WHAT NEEDS TO BE DONE: No pictures belong in the copy. Restate the rest of the data exactly.

Stored records:
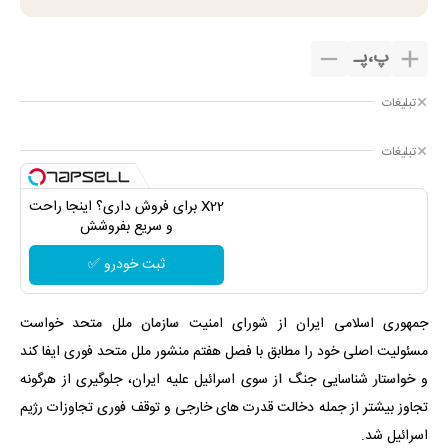
پ
،
پـ
تبلیغات
تبلیغات
X22 برای فروش داری؟ اینجا راحت
و سریع بفروشش
ثبت خودرو ✅
جمهوری اسلامی ایران از شورای امنیت سازمان ملل متحد خواست
مسئولیت اصلی خود را مطابق با فصل هفتم منشور ملل متحد فوری ایفا کند
و خواستار شناسایی جنگ از سوی اسرائیل علیه ایران، جلوگیری از هرگونه
تجاوز بیشتر از جمله دخالت قدرت های خارجی و توقف فوری تجاوزات رژیم
اسرائیل شد.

ANSWER TO THIS PROBLEM:
پ
،
پـ
تبلیغات
تبلیغات
X22 برای فروش داری؟ اینجا راحت
و سریع بفروشش
ثبت خودرو ✅
جمهوری اسلامی ایران از شورای امنیت سازمان ملل متحد خواست
مسئولیت اصلی خود را مطابق با فصل هفتم منشور ملل متحد فوری ایفا کند
و خواستار شناسایی جنگ از سوی اسرائیل علیه ایران، جلوگیری از هرگونه
تجاوز بیشتر از جمله دخالت قدرت های خارجی و توقف فوری تجاوزات رژیم
اسرائیل شد.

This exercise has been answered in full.